* **WORK TO DO**
Copy every record below exactly.

▽

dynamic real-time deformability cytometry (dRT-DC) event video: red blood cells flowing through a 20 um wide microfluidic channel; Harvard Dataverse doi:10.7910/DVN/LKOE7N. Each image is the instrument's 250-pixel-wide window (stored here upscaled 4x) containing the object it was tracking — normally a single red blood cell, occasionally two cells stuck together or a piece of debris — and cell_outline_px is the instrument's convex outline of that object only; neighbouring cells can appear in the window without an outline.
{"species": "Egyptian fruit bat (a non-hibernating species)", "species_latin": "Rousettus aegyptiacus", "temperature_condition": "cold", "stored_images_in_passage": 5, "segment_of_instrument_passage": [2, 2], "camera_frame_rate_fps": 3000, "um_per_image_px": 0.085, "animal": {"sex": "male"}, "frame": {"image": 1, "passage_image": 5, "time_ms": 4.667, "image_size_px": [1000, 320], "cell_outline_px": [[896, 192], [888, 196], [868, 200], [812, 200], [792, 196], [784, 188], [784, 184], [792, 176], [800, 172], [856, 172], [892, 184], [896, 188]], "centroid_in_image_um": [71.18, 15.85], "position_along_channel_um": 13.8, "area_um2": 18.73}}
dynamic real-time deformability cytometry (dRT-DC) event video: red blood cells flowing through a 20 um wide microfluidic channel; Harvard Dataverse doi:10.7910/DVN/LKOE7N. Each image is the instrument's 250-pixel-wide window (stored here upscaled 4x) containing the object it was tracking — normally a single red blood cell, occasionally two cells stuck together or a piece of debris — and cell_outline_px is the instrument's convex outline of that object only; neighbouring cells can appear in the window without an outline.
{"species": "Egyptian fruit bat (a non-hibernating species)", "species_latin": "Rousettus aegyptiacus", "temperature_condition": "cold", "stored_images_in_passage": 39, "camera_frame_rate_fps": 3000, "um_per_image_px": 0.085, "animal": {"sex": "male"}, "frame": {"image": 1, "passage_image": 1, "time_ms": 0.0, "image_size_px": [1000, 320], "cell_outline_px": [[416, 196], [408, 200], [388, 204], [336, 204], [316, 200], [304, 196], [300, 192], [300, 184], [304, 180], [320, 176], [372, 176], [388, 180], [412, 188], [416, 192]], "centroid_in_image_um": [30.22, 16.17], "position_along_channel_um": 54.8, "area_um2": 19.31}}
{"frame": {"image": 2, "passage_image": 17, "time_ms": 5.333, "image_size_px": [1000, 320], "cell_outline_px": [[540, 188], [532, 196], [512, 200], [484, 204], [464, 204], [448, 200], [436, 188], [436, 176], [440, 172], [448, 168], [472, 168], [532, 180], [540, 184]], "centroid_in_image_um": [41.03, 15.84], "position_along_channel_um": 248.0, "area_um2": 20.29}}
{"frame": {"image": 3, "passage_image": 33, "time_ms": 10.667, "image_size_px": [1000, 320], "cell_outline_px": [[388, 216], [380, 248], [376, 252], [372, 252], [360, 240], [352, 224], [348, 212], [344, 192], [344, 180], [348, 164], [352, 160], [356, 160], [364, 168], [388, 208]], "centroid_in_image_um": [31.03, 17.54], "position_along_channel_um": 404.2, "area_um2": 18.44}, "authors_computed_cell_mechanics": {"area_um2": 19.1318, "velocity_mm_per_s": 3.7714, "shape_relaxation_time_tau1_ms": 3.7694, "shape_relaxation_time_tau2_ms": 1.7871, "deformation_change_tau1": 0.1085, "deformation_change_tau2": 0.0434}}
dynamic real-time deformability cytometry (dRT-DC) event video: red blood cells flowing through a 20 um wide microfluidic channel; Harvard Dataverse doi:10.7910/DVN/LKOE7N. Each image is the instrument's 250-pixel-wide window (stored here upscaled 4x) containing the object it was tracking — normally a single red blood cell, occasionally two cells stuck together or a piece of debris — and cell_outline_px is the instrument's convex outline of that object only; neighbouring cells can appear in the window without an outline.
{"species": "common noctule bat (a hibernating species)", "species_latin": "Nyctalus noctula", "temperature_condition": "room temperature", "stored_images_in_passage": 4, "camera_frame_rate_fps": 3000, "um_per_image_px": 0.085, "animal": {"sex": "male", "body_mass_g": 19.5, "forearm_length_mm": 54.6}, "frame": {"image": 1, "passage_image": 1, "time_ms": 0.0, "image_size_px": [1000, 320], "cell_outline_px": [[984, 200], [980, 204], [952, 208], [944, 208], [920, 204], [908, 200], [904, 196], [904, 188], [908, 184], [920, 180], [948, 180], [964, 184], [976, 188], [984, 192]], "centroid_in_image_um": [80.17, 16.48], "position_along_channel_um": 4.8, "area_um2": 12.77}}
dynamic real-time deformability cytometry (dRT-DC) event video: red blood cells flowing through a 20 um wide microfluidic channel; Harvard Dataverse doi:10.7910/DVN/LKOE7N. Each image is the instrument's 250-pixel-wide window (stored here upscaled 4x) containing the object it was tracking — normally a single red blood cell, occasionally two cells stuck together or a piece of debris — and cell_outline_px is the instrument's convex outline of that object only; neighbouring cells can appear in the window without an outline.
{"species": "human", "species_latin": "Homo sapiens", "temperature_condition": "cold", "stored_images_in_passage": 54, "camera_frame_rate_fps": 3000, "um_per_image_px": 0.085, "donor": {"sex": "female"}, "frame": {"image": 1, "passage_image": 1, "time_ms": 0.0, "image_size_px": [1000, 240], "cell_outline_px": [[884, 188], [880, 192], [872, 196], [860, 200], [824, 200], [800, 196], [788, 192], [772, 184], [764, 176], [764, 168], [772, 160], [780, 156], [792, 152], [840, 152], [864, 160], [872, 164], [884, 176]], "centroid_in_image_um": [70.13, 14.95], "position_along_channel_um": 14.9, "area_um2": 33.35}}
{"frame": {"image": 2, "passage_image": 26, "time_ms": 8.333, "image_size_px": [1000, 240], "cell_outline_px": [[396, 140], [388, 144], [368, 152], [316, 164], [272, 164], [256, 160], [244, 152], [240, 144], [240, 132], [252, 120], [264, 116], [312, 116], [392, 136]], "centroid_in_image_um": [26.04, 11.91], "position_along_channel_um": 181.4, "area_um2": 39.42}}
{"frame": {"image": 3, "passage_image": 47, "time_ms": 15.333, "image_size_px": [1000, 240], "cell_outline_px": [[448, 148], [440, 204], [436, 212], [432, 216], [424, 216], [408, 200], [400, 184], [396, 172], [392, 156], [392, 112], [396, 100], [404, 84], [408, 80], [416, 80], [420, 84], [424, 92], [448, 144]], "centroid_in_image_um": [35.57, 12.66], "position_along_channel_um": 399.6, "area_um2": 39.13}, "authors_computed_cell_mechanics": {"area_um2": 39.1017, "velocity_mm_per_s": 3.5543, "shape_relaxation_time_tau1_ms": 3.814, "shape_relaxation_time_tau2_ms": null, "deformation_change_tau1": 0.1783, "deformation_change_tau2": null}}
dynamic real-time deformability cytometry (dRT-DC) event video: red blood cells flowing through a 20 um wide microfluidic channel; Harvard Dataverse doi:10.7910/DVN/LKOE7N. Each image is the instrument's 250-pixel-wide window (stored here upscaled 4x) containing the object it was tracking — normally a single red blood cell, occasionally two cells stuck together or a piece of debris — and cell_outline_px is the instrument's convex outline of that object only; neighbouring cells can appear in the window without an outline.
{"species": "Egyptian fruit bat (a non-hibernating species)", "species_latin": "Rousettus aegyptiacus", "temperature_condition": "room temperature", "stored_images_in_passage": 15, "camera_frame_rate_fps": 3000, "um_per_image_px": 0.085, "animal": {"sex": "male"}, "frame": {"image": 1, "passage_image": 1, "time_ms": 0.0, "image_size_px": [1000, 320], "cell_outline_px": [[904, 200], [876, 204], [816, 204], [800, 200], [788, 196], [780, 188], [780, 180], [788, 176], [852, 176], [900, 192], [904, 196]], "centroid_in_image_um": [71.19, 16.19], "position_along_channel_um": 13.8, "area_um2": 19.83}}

△

* **OUTPUT**
dynamic real-time deformability cytometry (dRT-DC) event video: red blood cells flowing through a 20 um wide microfluidic channel; Harvard Dataverse doi:10.7910/DVN/LKOE7N. Each image is the instrument's 250-pixel-wide window (stored here upscaled 4x) containing the object it was tracking — normally a single red blood cell, occasionally two cells stuck together or a piece of debris — and cell_outline_px is the instrument's convex outline of that object only; neighbouring cells can appear in the window without an outline.
{"species": "Egyptian fruit bat (a non-hibernating species)", "species_latin": "Rousettus aegyptiacus", "temperature_condition": "cold", "stored_images_in_passage": 5, "segment_of_instrument_passage": [2, 2], "camera_frame_rate_fps": 3000, "um_per_image_px": 0.085, "animal": {"sex": "male"}, "frame": {"image": 1, "passage_image": 5, "time_ms": 4.667, "image_size_px": [1000, 320], "cell_outline_px": [[896, 192], [888, 196], [868, 200], [812, 200], [792, 196], [784, 188], [784, 184], [792, 176], [800, 172], [856, 172], [892, 184], [896, 188]], "centroid_in_image_um": [71.18, 15.85], "position_along_channel_um": 13.8, "area_um2": 18.73}}
dynamic real-time deformability cytometry (dRT-DC) event video: red blood cells flowing through a 20 um wide microfluidic channel; Harvard Dataverse doi:10.7910/DVN/LKOE7N. Each image is the instrument's 250-pixel-wide window (stored here upscaled 4x) containing the object it was tracking — normally a single red blood cell, occasionally two cells stuck together or a piece of debris — and cell_outline_px is the instrument's convex outline of that object only; neighbouring cells can appear in the window without an outline.
{"species": "Egyptian fruit bat (a non-hibernating species)", "species_latin": "Rousettus aegyptiacus", "temperature_condition": "cold", "stored_images_in_passage": 39, "camera_frame_rate_fps": 3000, "um_per_image_px": 0.085, "animal": {"sex": "male"}, "frame": {"image": 1, "passage_image": 1, "time_ms": 0.0, "image_size_px": [1000, 320], "cell_outline_px": [[416, 196], [408, 200], [388, 204], [336, 204], [316, 200], [304, 196], [300, 192], [300, 184], [304, 180], [320, 176], [372, 176], [388, 180], [412, 188], [416, 192]], "centroid_in_image_um": [30.22, 16.17], "position_along_channel_um": 54.8, "area_um2": 19.31}}
{"frame": {"image": 2, "passage_image": 17, "time_ms": 5.333, "image_size_px": [1000, 320], "cell_outline_px": [[540, 188], [532, 196], [512, 200], [484, 204], [464, 204], [448, 200], [436, 188], [436, 176], [440, 172], [448, 168], [472, 168], [532, 180], [540, 184]], "centroid_in_image_um": [41.03, 15.84], "position_along_channel_um": 248.0, "area_um2": 20.29}}
{"frame": {"image": 3, "passage_image": 33, "time_ms": 10.667, "image_size_px": [1000, 320], "cell_outline_px": [[388, 216], [380, 248], [376, 252], [372, 252], [360, 240], [352, 224], [348, 212], [344, 192], [344, 180], [348, 164], [352, 160], [356, 160], [364, 168], [388, 208]], "centroid_in_image_um": [31.03, 17.54], "position_along_channel_um": 404.2, "area_um2": 18.44}, "authors_computed_cell_mechanics": {"area_um2": 19.1318, "velocity_mm_per_s": 3.7714, "shape_relaxation_time_tau1_ms": 3.7694, "shape_relaxation_time_tau2_ms": 1.7871, "deformation_change_tau1": 0.1085, "deformation_change_tau2": 0.0434}}
dynamic real-time deformability cytometry (dRT-DC) event video: red blood cells flowing through a 20 um wide microfluidic channel; Harvard Dataverse doi:10.7910/DVN/LKOE7N. Each image is the instrument's 250-pixel-wide window (stored here upscaled 4x) containing the object it was tracking — normally a single red blood cell, occasionally two cells stuck together or a piece of debris — and cell_outline_px is the instrument's convex outline of that object only; neighbouring cells can appear in the window without an outline.
{"species": "common noctule bat (a hibernating species)", "species_latin": "Nyctalus noctula", "temperature_condition": "room temperature", "stored_images_in_passage": 4, "camera_frame_rate_fps": 3000, "um_per_image_px": 0.085, "animal": {"sex": "male", "body_mass_g": 19.5, "forearm_length_mm": 54.6}, "frame": {"image": 1, "passage_image": 1, "time_ms": 0.0, "image_size_px": [1000, 320], "cell_outline_px": [[984, 200], [980, 204], [952, 208], [944, 208], [920, 204], [908, 200], [904, 196], [904, 188], [908, 184], [920, 180], [948, 180], [964, 184], [976, 188], [984, 192]], "centroid_in_image_um": [80.17, 16.48], "position_along_channel_um": 4.8, "area_um2": 12.77}}
dynamic real-time deformability cytometry (dRT-DC) event video: red blood cells flowing through a 20 um wide microfluidic channel; Harvard Dataverse doi:10.7910/DVN/LKOE7N. Each image is the instrument's 250-pixel-wide window (stored here upscaled 4x) containing the object it was tracking — normally a single red blood cell, occasionally two cells stuck together or a piece of debris — and cell_outline_px is the instrument's convex outline of that object only; neighbouring cells can appear in the window without an outline.
{"species": "human", "species_latin": "Homo sapiens", "temperature_condition": "cold", "stored_images_in_passage": 54, "camera_frame_rate_fps": 3000, "um_per_image_px": 0.085, "donor": {"sex": "female"}, "frame": {"image": 1, "passage_image": 1, "time_ms": 0.0, "image_size_px": [1000, 240], "cell_outline_px": [[884, 188], [880, 192], [872, 196], [860, 200], [824, 200], [800, 196], [788, 192], [772, 184], [764, 176], [764, 168], [772, 160], [780, 156], [792, 152], [840, 152], [864, 160], [872, 164], [884, 176]], "centroid_in_image_um": [70.13, 14.95], "position_along_channel_um": 14.9, "area_um2": 33.35}}
{"frame": {"image": 2, "passage_image": 26, "time_ms": 8.333, "image_size_px": [1000, 240], "cell_outline_px": [[396, 140], [388, 144], [368, 152], [316, 164], [272, 164], [256, 160], [244, 152], [240, 144], [240, 132], [252, 120], [264, 116], [312, 116], [392, 136]], "centroid_in_image_um": [26.04, 11.91], "position_along_channel_um": 181.4, "area_um2": 39.42}}
{"frame": {"image": 3, "passage_image": 47, "time_ms": 15.333, "image_size_px": [1000, 240], "cell_outline_px": [[448, 148], [440, 204], [436, 212], [432, 216], [424, 216], [408, 200], [400, 184], [396, 172], [392, 156], [392, 112], [396, 100], [404, 84], [408, 80], [416, 80], [420, 84], [424, 92], [448, 144]], "centroid_in_image_um": [35.57, 12.66], "position_along_channel_um": 399.6, "area_um2": 39.13}, "authors_computed_cell_mechanics": {"area_um2": 39.1017, "velocity_mm_per_s": 3.5543, "shape_relaxation_time_tau1_ms": 3.814, "shape_relaxation_time_tau2_ms": null, "deformation_change_tau1": 0.1783, "deformation_change_tau2": null}}
dynamic real-time deformability cytometry (dRT-DC) event video: red blood cells flowing through a 20 um wide microfluidic channel; Harvard Dataverse doi:10.7910/DVN/LKOE7N. Each image is the instrument's 250-pixel-wide window (stored here upscaled 4x) containing the object it was tracking — normally a single red blood cell, occasionally two cells stuck together or a piece of debris — and cell_outline_px is the instrument's convex outline of that object only; neighbouring cells can appear in the window without an outline.
{"species": "Egyptian fruit bat (a non-hibernating species)", "species_latin": "Rousettus aegyptiacus", "temperature_condition": "room temperature", "stored_images_in_passage": 15, "camera_frame_rate_fps": 3000, "um_per_image_px": 0.085, "animal": {"sex": "male"}, "frame": {"image": 1, "passage_image": 1, "time_ms": 0.0, "image_size_px": [1000, 320], "cell_outline_px": [[904, 200], [876, 204], [816, 204], [800, 200], [788, 196], [780, 188], [780, 180], [788, 176], [852, 176], [900, 192], [904, 196]], "centroid_in_image_um": [71.19, 16.19], "position_along_channel_um": 13.8, "area_um2": 19.83}}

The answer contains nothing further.